Your instructions
Word for word, give the data again without its pictures.

Available data
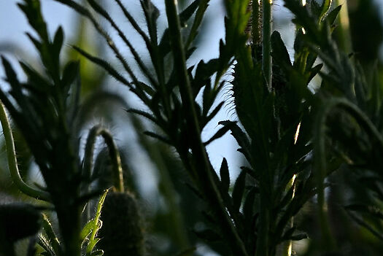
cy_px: -52
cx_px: 263
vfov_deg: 1.1
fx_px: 13618
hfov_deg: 1.6
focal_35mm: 1279
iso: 500
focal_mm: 280
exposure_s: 1/2000
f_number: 9
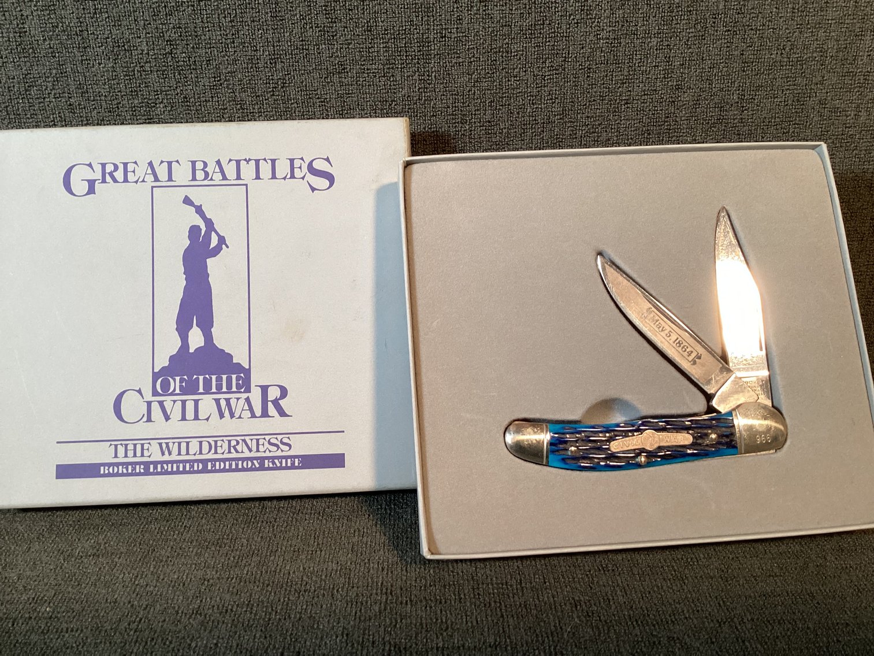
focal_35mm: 31
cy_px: 328
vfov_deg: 45.4
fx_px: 783
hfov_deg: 58.3
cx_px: 437
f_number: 2.4
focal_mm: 3.3
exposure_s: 1/60
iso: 200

Solution to this exercise
cy_px: -52
cx_px: 263
vfov_deg: 1.1
fx_px: 13618
hfov_deg: 1.6
focal_35mm: 1279
iso: 500
focal_mm: 280
exposure_s: 1/2000
f_number: 9
focal_35mm: 31
cy_px: 328
vfov_deg: 45.4
fx_px: 783
hfov_deg: 58.3
cx_px: 437
f_number: 2.4
focal_mm: 3.3
exposure_s: 1/60
iso: 200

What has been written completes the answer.